Imposition du signe dans le commerce

La recourante soutient deuxièmement que l’élément «LOTERIE» n’est pas perçu comme une indication de provenance des produits en cause, mais exclusivement comme un renvoi à une entreprise déterminée, autorisée à exploiter les jeux sur le territoire considéré. Elle indique être notoirement connue du public sous l’enseigne «Loterie Romande». La recourante invoque donc l’exception du « nom géographique [qui] s’est imposé dans l’esprit du public comme le nom d’une entreprise déterminée » (cf. ATF 135 III 416 consid. 2.6.4 – CALVI [fig.]; ATF 128 III 454, consid. 7.2.1 – YUKON).

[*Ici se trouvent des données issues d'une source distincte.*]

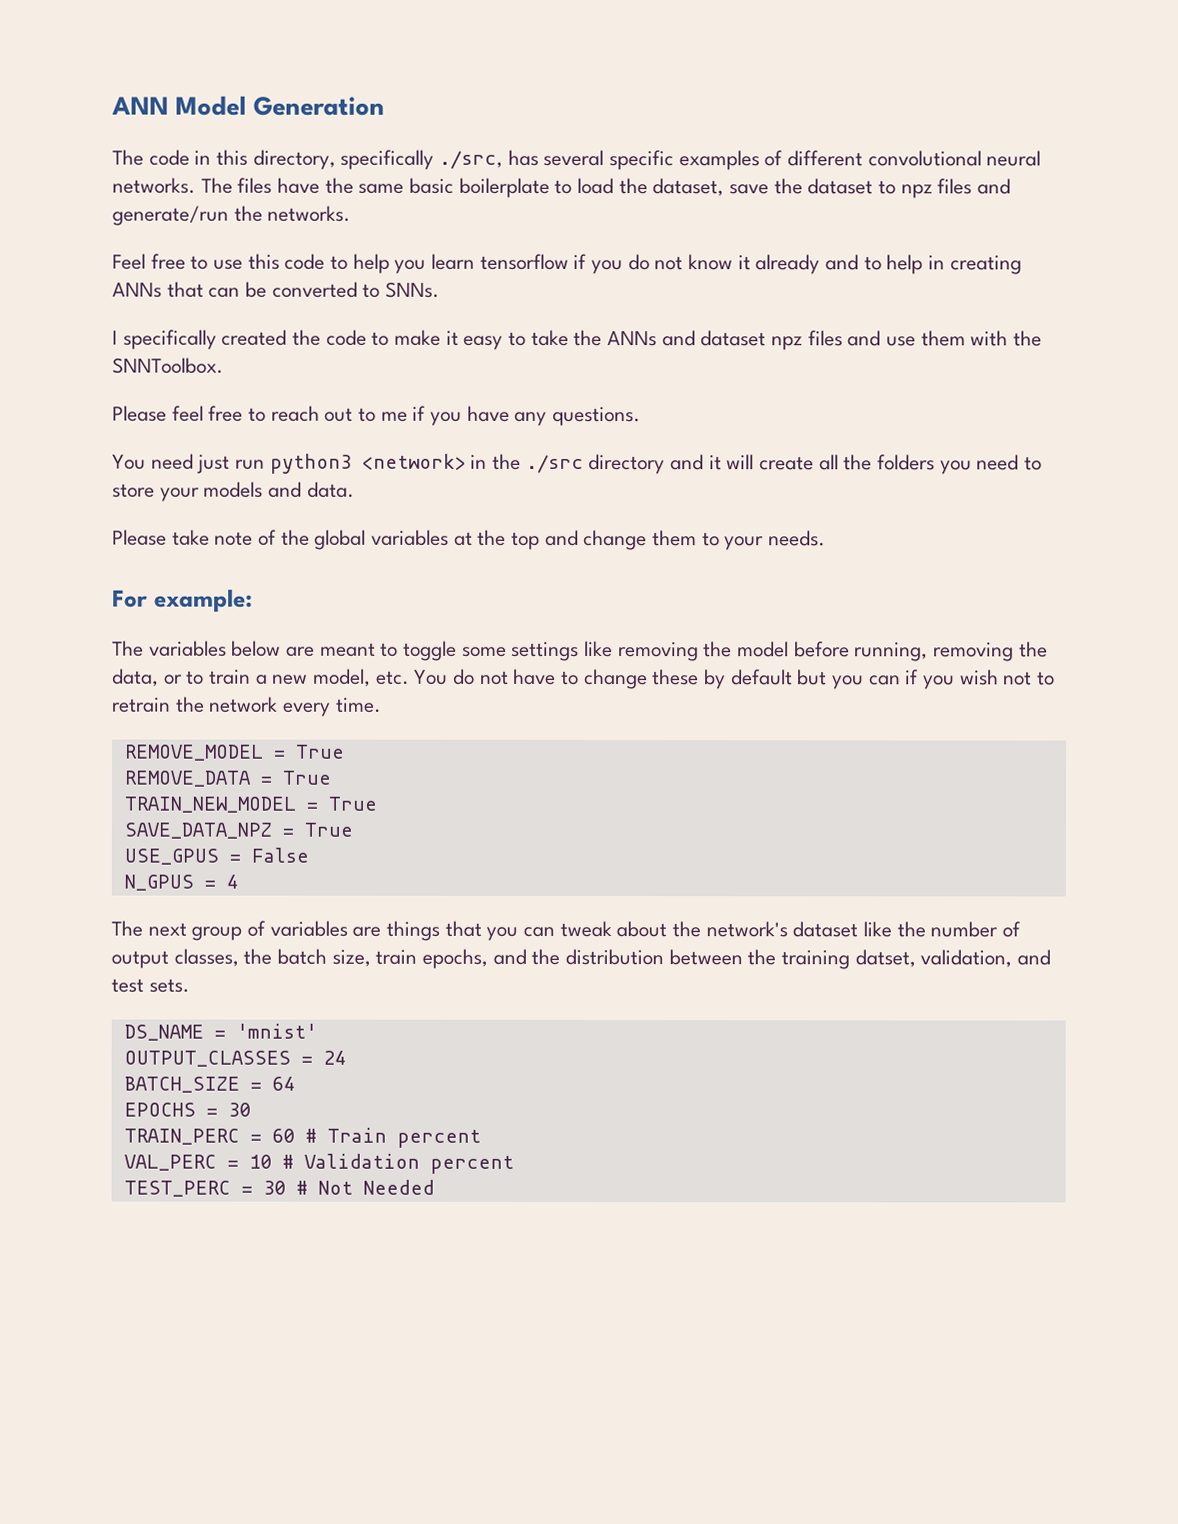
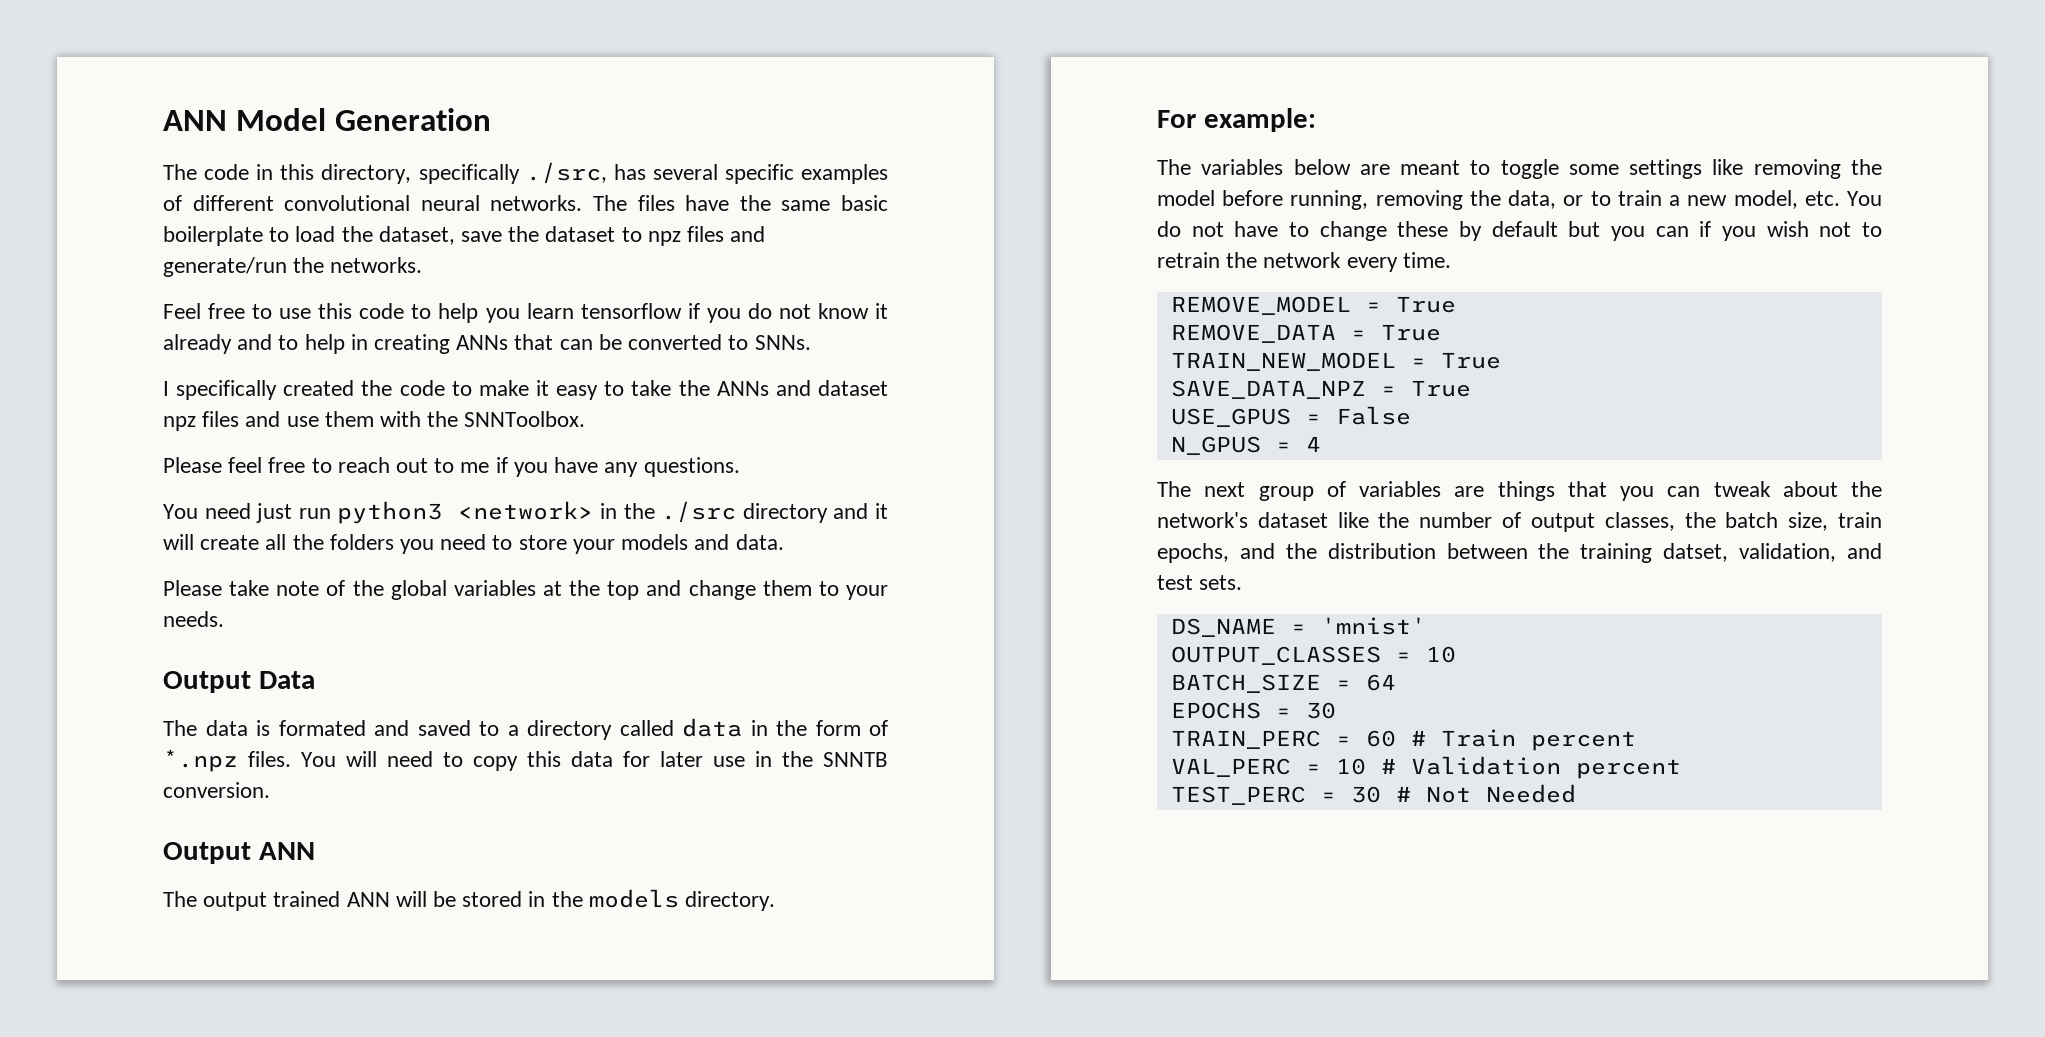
(827, 538) none -> [163,671,315,693] [163,718,888,740] [163,749,888,772] [163,782,270,798] [163,842,315,864] [163,889,776,911] // Output Data // The data is formated and saved to a directory called data in the form of *.npz files. You will need to copy this data for later use in the SNNTB conversion. // Output ANN // The output trained ANN will be stored in the models directory.
[322,1050,346,1065] 24 -> [1425,646,1456,663] 10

Le TAF souligne à ce propos que le risque de tromperie n’est exclu que si la désignation géographique a acquis une seconde signification propre clairement prédominante (secondary meaning). Or, en l’espèce, même si l’indication «LOTERIE ROMANDE» est perçue comme un renvoi à une entreprise déterminée, l’élément «ROMANDE» n’a pas acquis une seconde signification non géographique.

Provenance commerciale

La recourante fait valoir encore l’exception de la provenance commerciale déduite de l’arrêt CREPI MA-AA 04-07/01 du 9 octobre 2002 – ÖKK Öffentliche Krankenkassen Schweiz (fig.). Selon cette exception, pour qu’un nom géographique contenu dans un signe ne soit pas compris comme une indication de provenance en lien avec des produits déterminés, il faut que le signe contienne un renvoi à une entreprise, qu’il contienne une information précise du domaine d’activité de l’entreprise et que ce domaine d’activité n’ait aucun lien avec les produits revendiqués.

Or, en l’espèce, si les deux premières conditions sont remplies, la troisième ne l’est manifestement pas. Les produits revendiqués entretiennent un rapport évident avec le domaine de la loterie.

Lieu de vente

La recourante soutient finalement que l’élément «ROMANDE» ne se réfère pas à la provenance des produits en cause, mais uniquement à leur lieu de vente (cf. IPI, Directives 2019, Partie 5, ch. 8.4.7.2). Le TAF conclut, à cet égard, que les éléments «LOTERIE» et «ROMANDE» – pris individuellement ou combinés –, ne sont pas suffisamment précis pour désigner un lieu déterminé de vente des produits en cause. Selon le TAF la désignation «LOTERIE ROMANDE» est en revanche clairement perçue en tant qu’indication relative aux produits en question.

Aucune exception à la règle d’expérience n’est en l’espèce applicable. Sans limitation des produits en classe 28 à la provenance suisse, les signes en cause sont propres à induire en erreur au sens de l’art. 2 let. c LPM.

Le TAF n’admet donc que partiellement les recours.